Leipzig. Der Fall des mutmaßlichen Terroristen Dschaber al-Bakr ist noch in trauriger Erinnerung: Anfang Oktober, vor gerade einmal drei Monaten, erhängte sich der 22-jährige Syrer in seiner Einzelzelle in der Justizvollzugsanstalt (JVA) Leipzig. Der Selbstmord sorgte europaweit für Schlagzeilen. Sachsens Ministerpräsident Stanislaw Tillich (CDU) musste damals eingestehen: „Der Suizid hätte verhindert werden müssen, in jedem Fall.“ In der nächsten Woche wird die unabhängige Expertenkommission für diesen Fall ihren Abschlussbericht vorlegen – doch schon vorher gerät die sächsische Justiz, insbesondere der Leipziger JVA-Chef Rolf Jacob, abermals in Erklärungsnot: Am späten Donnerstagabend erhängte sich ein Gefangener.
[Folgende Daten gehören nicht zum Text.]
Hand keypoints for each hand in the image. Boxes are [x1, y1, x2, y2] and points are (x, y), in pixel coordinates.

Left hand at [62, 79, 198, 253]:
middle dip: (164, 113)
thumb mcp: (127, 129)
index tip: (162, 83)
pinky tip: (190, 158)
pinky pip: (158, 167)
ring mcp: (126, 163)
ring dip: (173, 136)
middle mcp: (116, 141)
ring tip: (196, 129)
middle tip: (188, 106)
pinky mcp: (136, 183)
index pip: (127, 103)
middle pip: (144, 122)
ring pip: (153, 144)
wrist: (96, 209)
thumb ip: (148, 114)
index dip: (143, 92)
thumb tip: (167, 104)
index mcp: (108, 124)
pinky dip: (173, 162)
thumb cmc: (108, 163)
Fest steht bislang: Der 28-jährige Deutsche war am vergangenen Donnerstag, wenige Stunden vor seinem Tod, von der Polizei ergriffen und in die JVA Leipzig eingeliefert worden. Das Amtsgericht Leipzig hatte ihn Anfang 2016 wegen Computerbetrugs und vorsätzlichem unerlaubten Besitzes von Betäubungsmitteln zu Haftstrafen von insgesamt acht Monaten verurteilt, deren Vollstreckung zunächst zur Bewährung ausgesetzt wurde. Zudem lag ein weiterer Haftbefehl aufgrund einer Unterschlagung vor. Nachdem die Bewährung widerrufen worden war und sich der Verurteilte, der schon mehrfach unter anderem wegen Diebstahls und Drogenbesitzes vorbestraft war, nicht fristgemäß zum Haftantritt in der JVA Leipzig gemeldet hatte, wurde die Polizei eingeschaltet, die ihn schließlich in Gefängnis brachte.
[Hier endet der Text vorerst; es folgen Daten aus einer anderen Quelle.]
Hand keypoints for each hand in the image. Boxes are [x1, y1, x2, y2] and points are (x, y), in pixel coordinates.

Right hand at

Was danach passierte, wirft Fragen auf und ist Gegenstand eines Ermittlungsverfahrens. Nach LVZ-Informationen war die Zugangsstation bereits seit Mittwoch überlastet. In der JVA soll kaum noch eine Zelle frei gewesen sein. Mit etwa 400 Gefangenen war das Haus  – wieder einmal – an der Schmerzgrenze angelangt. Die Personalbesetzung hinke den Erfordernissen seit Langem hinterher, sagen Kenner der JVA Leipzig. Demnach durchlief der 28-Jährige zwar das Aufnahmeverfahren, aber aufgrund der Personalnot möglicherweise im Schnelldurchlauf.

Am Gitter erhängt

„Mit jedem Neuzugang wird im Rahmen eines standardisierten Suizidprophylaxe-Verfahrens durch erfahrene Mitarbeiter des Allgemeinen Vollzugsdienstes ein Zugangsgespräch geführt. Im vorliegenden Fall ergab dieses Gespräch keine Hinweise auf Selbsttötungsabsichten“, erklärt der Anstaltsleiter. Eine Vorstellung beim Sozialdienst und dem Anstaltsarzt sei veranlasst gewesen, „aber es kam nicht mehr dazu“. Da der Gefangene angegeben hatte, Drogen eingenommen zu haben und die Gefahr von Entzugserscheinungen bis hin zum Kollabieren bestand, wurde er „vorsorglich stündlich kontrolliert“, so Jacob. Am späten Donnerstagabend fand ein JVA-Mitarbeiter den 28-Jährigen tot in der Zelle – er hatte sich am Gitter erhängt.

„Im Ergebnis der Obduktion ergaben sich keine Hinweise auf eine Fremdeinwirkung. Als Todesursache wurde ein Suizid festgestellt. Die weiteren Ermittlungen zu den Umständen des Todes des JVA-Insassen dauern an“, erklärt Ricardo Schulz von der Staatsanwaltschaft Leipzig. Über mögliche Versäumnisse und die weiteren Todesumstände könne noch nichts gesagt werden, so Schulz, da dies „Gegenstand des laufenden Todesermittlungsverfahrens“ sei.

Auf Nachfrage stellt sich außerdem heraus: Nur wenige Wochen nach al-Bakr hat sich auch in der JVA Torgau (Nordsachsen) ein Gefangener das Leben genommen – es war der vierte und letzte Fall im vergangenen Jahr in Sachsen. Im Jahr 2015 hatten sich sechs Gefängnis- insassen selbst getötet, wobei die beiden JVA Leipzig und Dresden schon damals betroffen waren. „Selbsttötungen geschehen leider immer wieder im Strafvollzug“, sagt Jörg Herold, Sprecher des Justizministeriums. „Um Selbsttötungen zu vermeiden, werden große Anstrengungen unternommen. Trotzdem lässt sich nicht immer verhindern, dass Gefangene sich das Leben nehmen.“ Im deutschlandweiten Vergleich hätten die Todesfälle in Sachsen aber nur einen geringen Anteil.

Der Leipziger JVA-Chef erklärt auf die Frage, welche Maßnahmen zur Vermeidung des neuerlichen Suizids getroffen wurden: „Es gibt Standards für die Suizidprophylaxe, die durch die Landesarbeitsgruppe Suizidprävention ständig weiterentwickelt werden.“ Außerdem sei „ein Maßnahmenpaket in Arbeit“, das nach Vorliegen des Berichts der Expertenkommission ergänzt werde.